▸ **What is needed**
Where the data below has the string "Universal", return the whole line.

"""

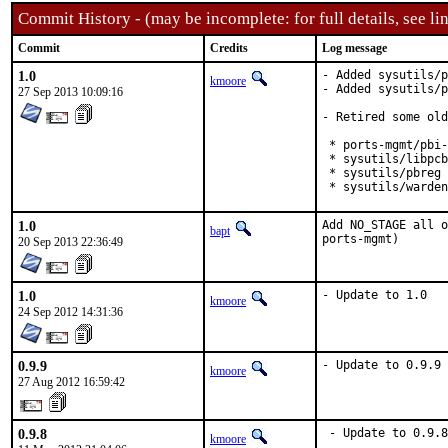
Commit History - (may be incomplete: for full details, see lin
Commit
Credits
Log message
1.0
- Added sysutils/p
kmoore
- Added sysutils/p
27 Sep 2013 10:09:16
- Retired some old
 * ports-mgmt/pbi-
 * sysutils/libpcb
 * sysutils/pbreg

 * sysutils/warden
1.0
Add NO_STAGE all o
bapt
ports-mgmt)
20 Sep 2013 22:36:49
1.0
- Update to 1.0
kmoore
24 Sep 2012 14:31:36
0.9.9
- Update to 0.9.9
kmoore
27 Aug 2012 16:59:42
0.9.8
 - Update to 0.9.8
kmoore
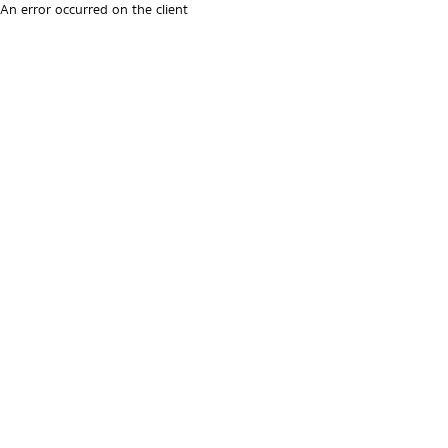
An error occurred on the client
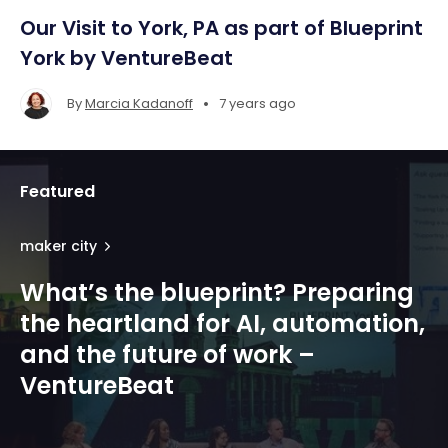
Our Visit to York, PA as part of Blueprint
York by VentureBeat
•
By
Marcia Kadanoff
7 years ago
Featured
maker city
What’s the blueprint? Preparing
the heartland for AI, automation,
and the future of work –
VentureBeat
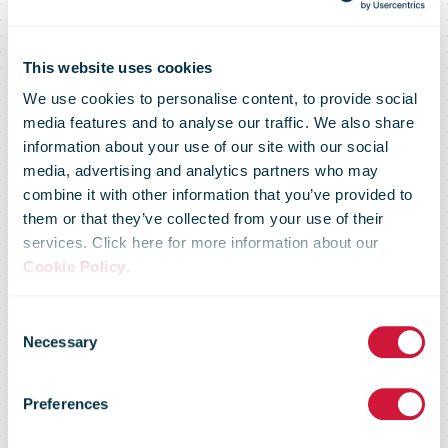
This website uses cookies
We use cookies to personalise content, to provide social
media features and to analyse our traffic. We also share
Department of
information about your use of our site with our social
media, advertising and analytics partners who may
combine it with other information that you’ve provided to
National
them or that they’ve collected from your use of their
services. Click here for more information about our
Cookie Policy
.
Defence
Consent
Necessary
Selection
recognizes
Preferences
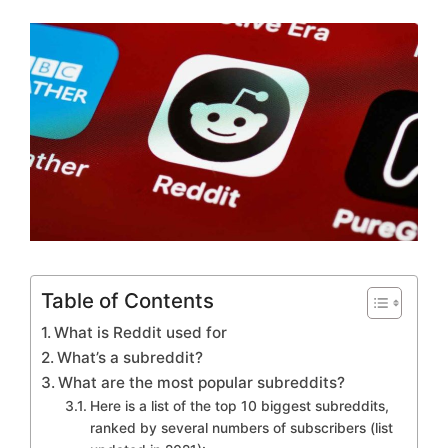
Table of Contents
What is Reddit used for
What’s a subreddit?
What are the most popular subreddits?
Here is a list of the top 10 biggest subreddits,
ranked by several numbers of subscribers (list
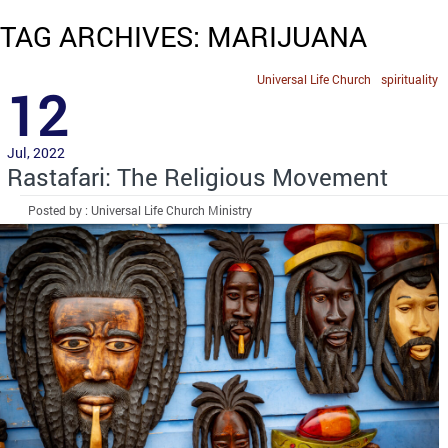
TAG ARCHIVES: MARIJUANA
Universal Life Church
spirituality
12
Jul, 2022
Rastafari: The Religious Movement
Posted by : Universal Life Church Ministry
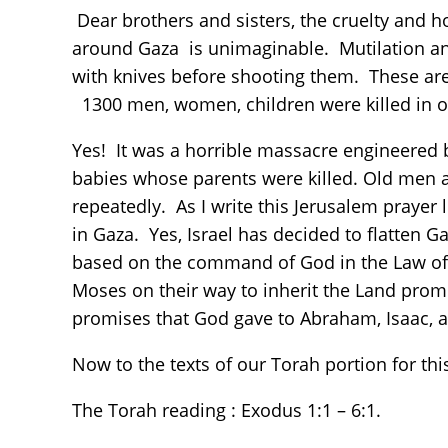
Dear brothers and sisters, the cruelty and 
around Gaza is unimaginable. Mutilation and
with knives before shooting them. These are
1300 men, women, children were killed in o
Yes! It was a horrible massacre engineered
babies whose parents were killed. Old men
repeatedly. As I write this Jerusalem prayer
in Gaza. Yes, Israel has decided to flatten G
based on the command of God in the Law of 
Moses on their way to inherit the Land prom
promises that God gave to Abraham, Isaac, 
Now to the texts of our Torah portion for t
The Torah reading : Exodus 1:1 – 6:1.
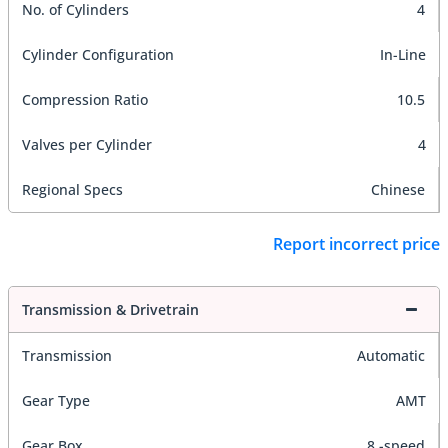
No. of Cylinders
4
Cylinder Configuration
In-Line
Compression Ratio
10.5
Valves per Cylinder
4
Regional Specs
Chinese
Report incorrect price
Transmission & Drivetrain
Transmission
Automatic
Gear Type
AMT
Gear Box
8 -speed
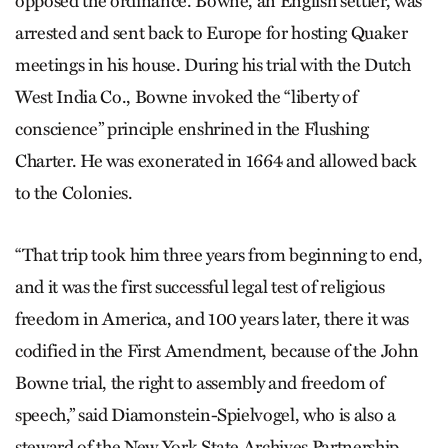
opposed the ordinance. Bowne, an English settler, was
arrested and sent back to Europe for hosting Quaker
meetings in his house. During his trial with the Dutch
West India Co., Bowne invoked the “liberty of
conscience” principle enshrined in the Flushing
Charter. He was exonerated in 1664 and allowed back
to the Colonies.
“That trip took him three years from beginning to end,
and it was the first successful legal test of religious
freedom in America, and 100 years later, there it was
codified in the First Amendment, because of the John
Bowne trial, the right to assembly and freedom of
speech,” said Diamonstein-Spielvogel, who is also a
steward of the New York State Archives Partnership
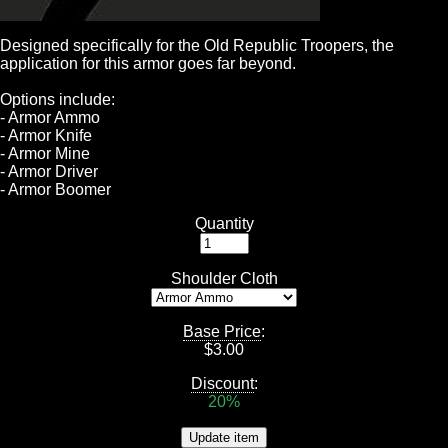
Designed specifically for the Old Republic Troopers, the
application for this armor goes far beyond.
Options include:
- Armor Ammo
- Armor Knife
- Armor Mine
- Armor Driver
- Armor Boomer
Quantity
Shoulder Cloth
Base Price
:
$
3.00
Discount
:
20%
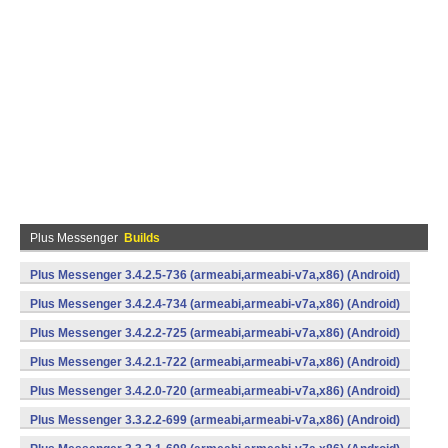
Plus Messenger
Builds
Plus Messenger 3.4.2.5-736 (armeabi,armeabi-v7a,x86) (Android)
Plus Messenger 3.4.2.4-734 (armeabi,armeabi-v7a,x86) (Android)
Plus Messenger 3.4.2.2-725 (armeabi,armeabi-v7a,x86) (Android)
Plus Messenger 3.4.2.1-722 (armeabi,armeabi-v7a,x86) (Android)
Plus Messenger 3.4.2.0-720 (armeabi,armeabi-v7a,x86) (Android)
Plus Messenger 3.3.2.2-699 (armeabi,armeabi-v7a,x86) (Android)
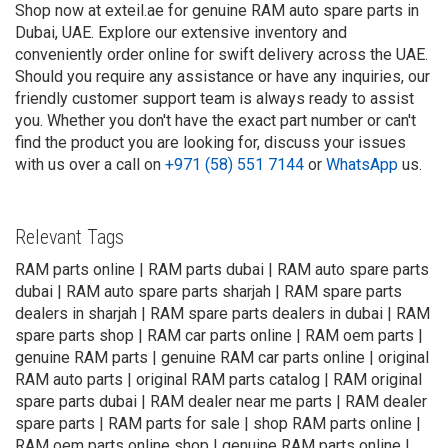
Shop now at exteil.ae for genuine RAM auto spare parts in
Dubai, UAE. Explore our extensive inventory and
conveniently order online for swift delivery across the UAE.
Should you require any assistance or have any inquiries, our
friendly customer support team is always ready to assist
you. Whether you don't have the exact part number or can't
find the product you are looking for, discuss your issues
with us over a call on
+971 (58) 551 7144
or
WhatsApp
us.
Relevant Tags
RAM parts online | RAM parts dubai | RAM auto spare parts
dubai | RAM auto spare parts sharjah | RAM spare parts
dealers in sharjah | RAM spare parts dealers in dubai | RAM
spare parts shop | RAM car parts online | RAM oem parts |
genuine RAM parts | genuine RAM car parts online | original
RAM auto parts | original RAM parts catalog | RAM original
spare parts dubai | RAM dealer near me parts | RAM dealer
spare parts | RAM parts for sale | shop RAM parts online |
RAM oem parts online shop | genuine RAM parts online |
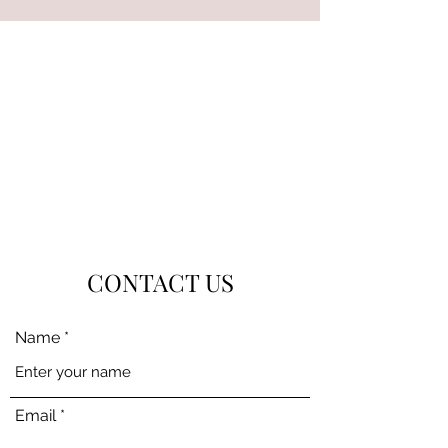
CONTACT US
Name
Email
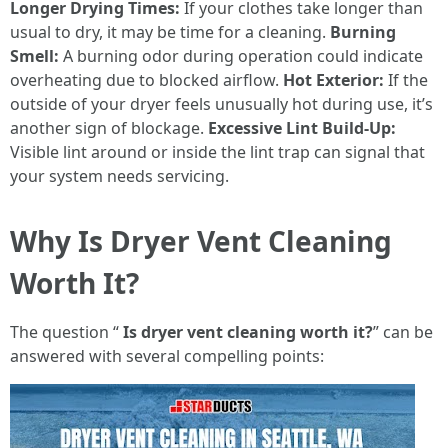
Longer Drying Times:
If your clothes take longer than
usual to dry, it may be time for a cleaning.
Burning
Smell:
A burning odor during operation could indicate
overheating due to blocked airflow.
Hot Exterior:
If the
outside of your dryer feels unusually hot during use, it’s
another sign of blockage.
Excessive Lint Build-Up:
Visible lint around or inside the lint trap can signal that
your system needs servicing.
Why Is Dryer Vent Cleaning
Worth It?
The question “
Is dryer vent cleaning worth it?
” can be
answered with several compelling points:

"""

▸ **Answer box**
Universal Life Church
Posted by : Universal Life Church Ministry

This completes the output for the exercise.